Textauszug:
Ach ja, Bundesarbeitsminister Hubertus Heil aus Hildesheim von der ehemaligen Volkspartei SPD will auch noch irgendwas zur Grundrente sagen. Was für ein Spannungsbogen.
Aber worüber reden die drei? Es bleibt nichts hängen. Fußball? Fernsehen? Weiber? Sie springen von der GroKo zum FC Bayern, aber wozu? Damit Sportmoderator Kerner was Kompetentes sagen kann? Aust merkt nach wenigen Minuten schon, auf was er sich eingelassen hat: Wie verirrt in einer öffentlich-rechtlichen zähen Spielshow. Hier hat niemand ein neues Buch mitgebracht, hat in der Gegenwart irgendeine Marke gesetzt, hier besprechen drei Herren gesetzteren Alters die Welt jeder aus seinem Blickwinkel, jeder mit seiner persönlichen individuellen Befindlichkeit. Aber was soll so ein Kaffeekränzchen ausgerechnet um kurz vor 23 Uhr, wenn es um einen Wettlauf gegen das Einschlafen geht? Nicht auszudenken, es käme noch einer von der AfD – das wäre ja, als wurde einer im Konzertsaal auf Plastiksesseln laut furzen, wenn der Dirigent gerade das Stöckchen anhebt. Mensch, lieber Herr Aust, warum?
Stefan Aust befürwortet die Brandmauer der GroKo gegen die AfD und liefert Kerner so ein lupenreines Stichwort für die nächste politisch korrekt angelesene Haltungskaskade. Herr Rossmann bringt den Fliegenschiss der Geschichte ins Spiel, um auch noch was zu sagen zu haben. Tri, Tra und Trullala. Aber wie kamen die Herren jetzt zur AfD? Hatte Maischberger sie da hin geschubst?
Ah ja, Kerner kommt dann noch mit dem Mahnmal der Schande. Ohne Spickzettel! Rackete? Ne, Hubertus Heil, darf zuerst. Ist das schlau? Wie viele Zuschauer schalten hier bereits ab, weil die zweite Einschlafrunde in Folge droht. Heil aus Hildesheim spricht wie ein Schüler von Siegmar Gabriel. Beide Niedersachsen. Beide also quasi mit Okerwasser getauft. Kurz kommt Kerner ins Bild: er muss sich den Mund zuhalten, soviel hätte er noch zu sagen gehabt, aber jetzt ist HH aus H dran, es geht um die Grundrente von 800 Euro oder so und darum, so Heil, „dass wir eine Lösung hinbekommen, die den Namen Grundrente auch verdient.“ Zwischen Maischberger und Heil sitzt schon Carola Rackete im Publikum. Wie viele Millionen werden die Grundrente am Ende bekommen und vor allem: Wird der Weltuntergang all diese Pläne sowieso zur Nichte, nein: zunichte machen? „Es geht doch um die Frage, ob wir mit der Gießkanne Geld ausgeben oder zielgenau.“, so der Minister weiter. Hilfe!

Datensätze:
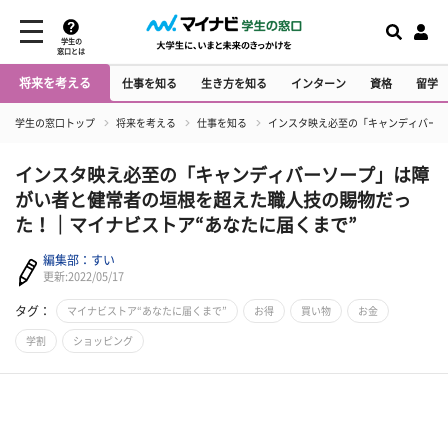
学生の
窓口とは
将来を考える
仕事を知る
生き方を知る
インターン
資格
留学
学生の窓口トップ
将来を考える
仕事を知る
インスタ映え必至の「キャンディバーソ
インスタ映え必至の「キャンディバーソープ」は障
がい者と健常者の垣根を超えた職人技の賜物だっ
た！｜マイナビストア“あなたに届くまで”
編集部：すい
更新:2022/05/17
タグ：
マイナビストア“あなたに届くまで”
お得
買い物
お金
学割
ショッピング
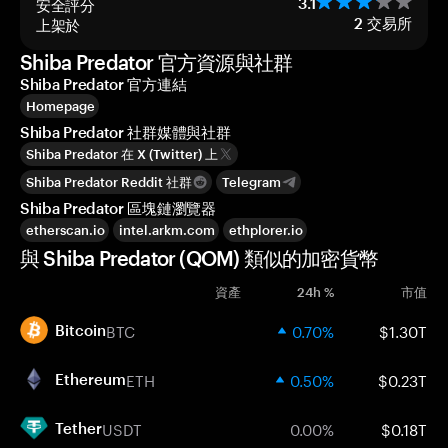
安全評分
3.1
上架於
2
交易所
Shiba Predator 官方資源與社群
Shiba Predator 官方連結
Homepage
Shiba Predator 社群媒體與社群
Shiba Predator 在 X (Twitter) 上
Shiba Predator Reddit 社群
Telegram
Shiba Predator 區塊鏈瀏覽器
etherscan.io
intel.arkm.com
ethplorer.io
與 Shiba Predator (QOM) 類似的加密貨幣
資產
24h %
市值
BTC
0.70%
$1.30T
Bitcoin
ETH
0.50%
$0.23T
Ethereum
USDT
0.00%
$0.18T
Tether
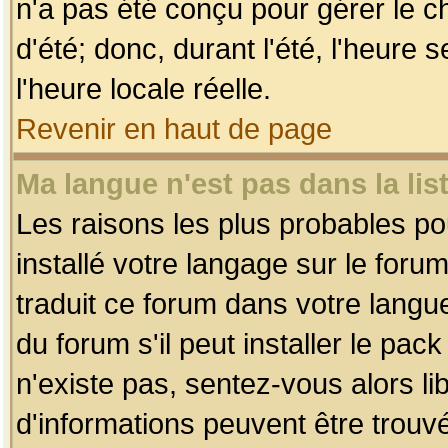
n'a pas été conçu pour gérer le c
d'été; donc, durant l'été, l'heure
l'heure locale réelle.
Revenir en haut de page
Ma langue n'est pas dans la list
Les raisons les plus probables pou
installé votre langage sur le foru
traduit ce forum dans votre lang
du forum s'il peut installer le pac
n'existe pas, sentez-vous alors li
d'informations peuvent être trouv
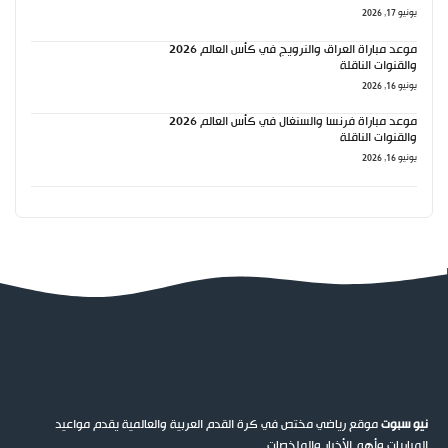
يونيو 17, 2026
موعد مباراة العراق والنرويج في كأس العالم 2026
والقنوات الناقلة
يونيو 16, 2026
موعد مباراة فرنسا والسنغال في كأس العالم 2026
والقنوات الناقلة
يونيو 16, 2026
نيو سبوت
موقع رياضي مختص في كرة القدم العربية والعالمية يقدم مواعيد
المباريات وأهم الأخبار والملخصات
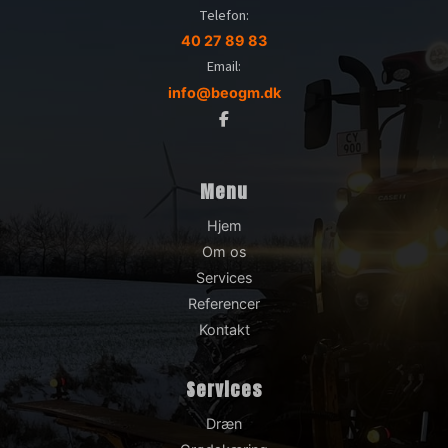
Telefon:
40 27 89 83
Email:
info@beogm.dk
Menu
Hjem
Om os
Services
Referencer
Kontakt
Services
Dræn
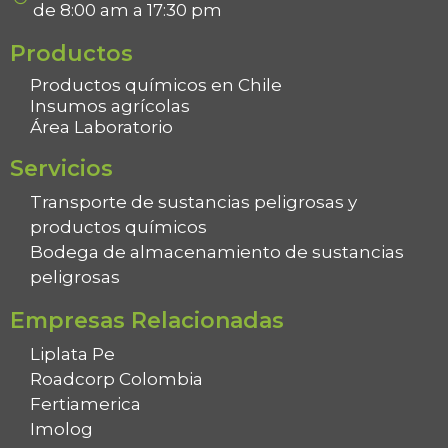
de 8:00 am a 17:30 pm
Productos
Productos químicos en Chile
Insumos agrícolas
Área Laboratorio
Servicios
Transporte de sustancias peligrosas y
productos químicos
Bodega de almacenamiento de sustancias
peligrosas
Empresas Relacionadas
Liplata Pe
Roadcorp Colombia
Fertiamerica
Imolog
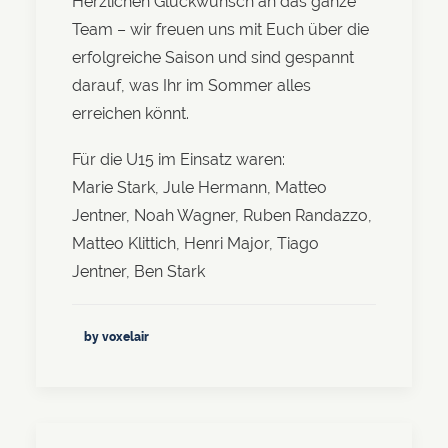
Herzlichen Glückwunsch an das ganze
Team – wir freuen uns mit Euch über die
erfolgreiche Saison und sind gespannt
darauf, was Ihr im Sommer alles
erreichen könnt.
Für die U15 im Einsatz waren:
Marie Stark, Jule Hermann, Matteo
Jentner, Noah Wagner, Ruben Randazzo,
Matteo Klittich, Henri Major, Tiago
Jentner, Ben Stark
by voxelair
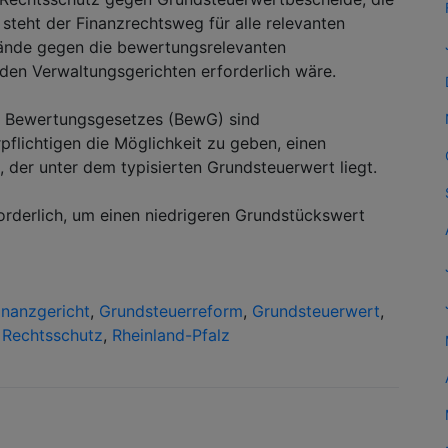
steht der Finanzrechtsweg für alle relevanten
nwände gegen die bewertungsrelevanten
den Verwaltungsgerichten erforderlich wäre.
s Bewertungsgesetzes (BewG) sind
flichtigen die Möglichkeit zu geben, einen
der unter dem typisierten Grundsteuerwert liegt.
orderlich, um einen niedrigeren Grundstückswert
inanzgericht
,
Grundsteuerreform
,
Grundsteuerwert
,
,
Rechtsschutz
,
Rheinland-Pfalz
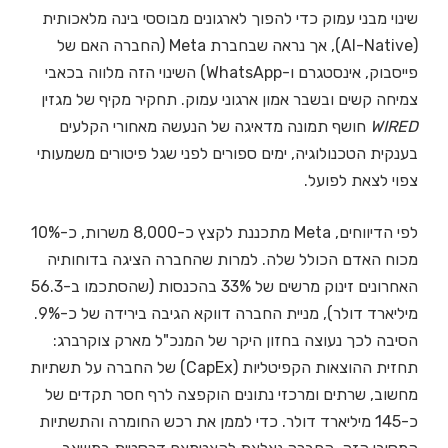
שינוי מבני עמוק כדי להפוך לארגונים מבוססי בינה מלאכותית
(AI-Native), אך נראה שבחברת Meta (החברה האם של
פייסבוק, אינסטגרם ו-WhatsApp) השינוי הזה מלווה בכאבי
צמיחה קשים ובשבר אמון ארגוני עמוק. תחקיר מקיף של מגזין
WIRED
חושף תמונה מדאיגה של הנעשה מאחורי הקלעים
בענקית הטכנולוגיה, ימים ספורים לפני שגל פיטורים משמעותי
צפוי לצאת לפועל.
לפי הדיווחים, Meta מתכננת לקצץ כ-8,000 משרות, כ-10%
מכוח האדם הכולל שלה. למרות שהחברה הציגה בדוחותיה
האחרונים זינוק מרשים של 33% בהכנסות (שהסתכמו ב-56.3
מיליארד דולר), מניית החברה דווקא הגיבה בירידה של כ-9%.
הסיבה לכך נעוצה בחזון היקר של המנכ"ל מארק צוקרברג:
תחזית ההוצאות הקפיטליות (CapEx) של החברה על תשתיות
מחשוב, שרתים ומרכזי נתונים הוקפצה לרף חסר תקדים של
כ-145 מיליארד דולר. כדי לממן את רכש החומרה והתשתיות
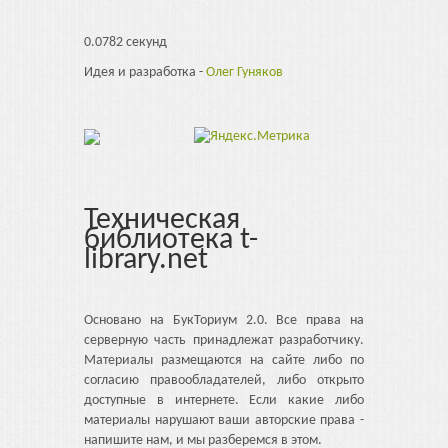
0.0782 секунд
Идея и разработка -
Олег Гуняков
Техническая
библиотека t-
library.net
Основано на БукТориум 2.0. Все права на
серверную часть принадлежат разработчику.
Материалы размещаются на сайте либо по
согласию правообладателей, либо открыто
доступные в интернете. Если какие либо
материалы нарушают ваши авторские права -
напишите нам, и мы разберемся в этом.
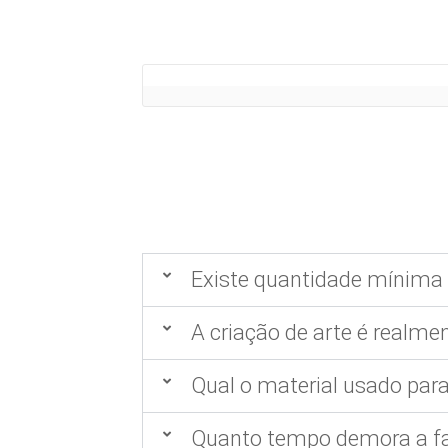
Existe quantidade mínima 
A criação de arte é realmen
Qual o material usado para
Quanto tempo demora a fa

Arbeitsauftrag:
Prüfen Sie, ob die folgenden Aussagen mit dem Textauszug übereinstimmen, und antworten Sie jeweils mit Ja oder Nein samt den entscheidenden Worten des Textauszugs als wörtlichem Zitat: (a) Stefan Aust befürwortet die Brandmauer der GroKo gegen die AfD. (b) Hubertus Heil stammt aus Hannover. (c) Carola Rackete kommt vor Hubertus Heil zu Wort. Die Auflistung ist für die Bearbeitung ohne Belang.

Lösung:
(a) Ja: „Stefan Aust befürwortet die Brandmauer der GroKo gegen die AfD“
(b) Nein: „Bundesarbeitsminister Hubertus Heil aus Hildesheim“
(c) Nein: „Rackete? Ne, Hubertus Heil, darf zuerst.“